> [Textauszug]:
▬▬▬▬▬▬

VwGH vom 31.03.1992, 87/14/0096
Betreff
Der Verwaltungsgerichtshof hat durch den Vorsitzenden Senatspräsident Dr. Schubert und die Hofräte Dr. Hnatek, Dr. Baumann, Mag. Heinzl und Dr. Höfinger als Richter, im Beisein der Schriftführerin Dr. Kirchmayr, über die Beschwerde der BG m.b.H. in I, vertreten durch Dr. P, Rechtsanwalt in W, gegen den Bescheid (Berufungsentscheidung) der Finanzlandesdirektion für Tirol vom , Zl. 40.196-4/86, betreffend Dienstgeberbeitrag zum Ausgleichsfonds für Familienbeihilfen und Zuschlag zum Dienstgeberbeitrag, zu Recht erkannt:
Spruch
Der angefochtene Bescheid wird wegen Rechtswidrigkeit seines Inhaltes aufgehoben.
Der Bund hat der Beschwerdeführerin Aufwendungen in der Höhe von S 11.690,-- binnen zwei Wochen bei sonstiger Exekution zu ersetzen.

▬▬▬▬▬▬

> [Bereitgestellte Unterlagen]:
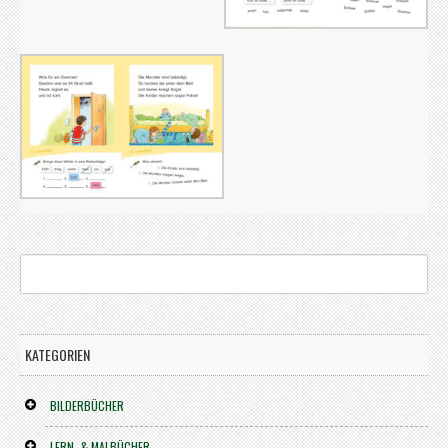
KATEGORIEN
BILDERBÜCHER
LERN- & MALBÜCHER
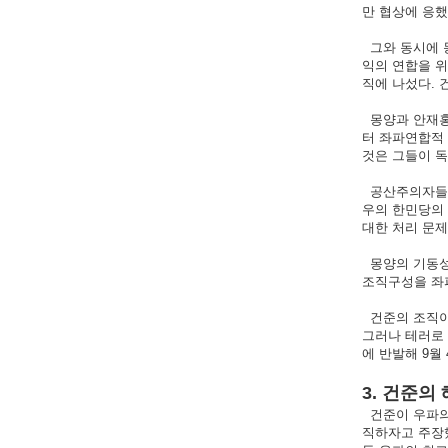
만 협상에 응했
그와 동시에 
익의 연합을 위
직에 나섰다. 
몽양과 안재홍이
터 좌파연합적
것은 그들이 독
공산주의자들이 
우의 한민당의
대한 처리 문
몽양의 기동성 
조직구성을 좌
건준의 조직이
그러나 테러로
에 반발해 9월
3. 건준
건준이 우파의
직하자고 주장했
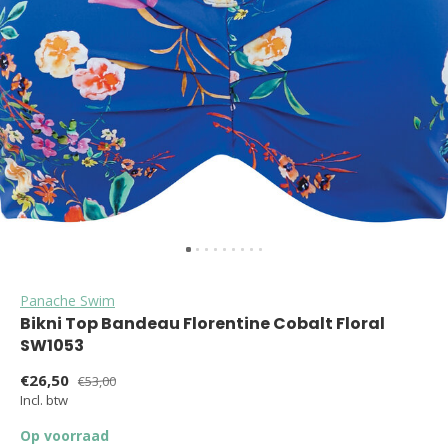
Panache Swim
Bikni Top Bandeau Florentine Cobalt Floral
SW1053
€26,50
€53,00
Incl. btw
Op voorraad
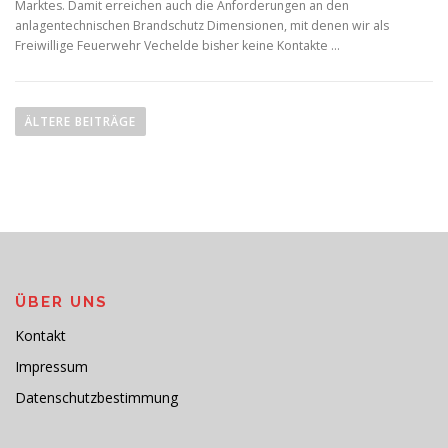
Marktes. Damit erreichen auch die Anforderungen an den
anlagentechnischen Brandschutz Dimensionen, mit denen wir als
Freiwillige Feuerwehr Vechelde bisher keine Kontakte …
B
e
ÄLTERE BEITRÄGE
i
t
r
a
g
s
n
ÜBER UNS
a
Kontakt
v
Impressum
i
Datenschutzbestimmung
g
a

▬▬▬▬▬▬

> [Aufgabenstellung]: Erläutern Sie anhand der Entscheidung des Verwaltungsgerichtshofs in ein bis drei Sätzen, weshalb der angefochtene Bescheid aufgehoben wird.

> [Antwort]: Der angefochtene Bescheid der Finanzlandesdirektion für Tirol wird aufgehoben, weil sein Inhalt rechtswidrig ist. Der Spruch nennt als Grund ausdrücklich die „Rechtswidrigkeit seines Inhaltes“.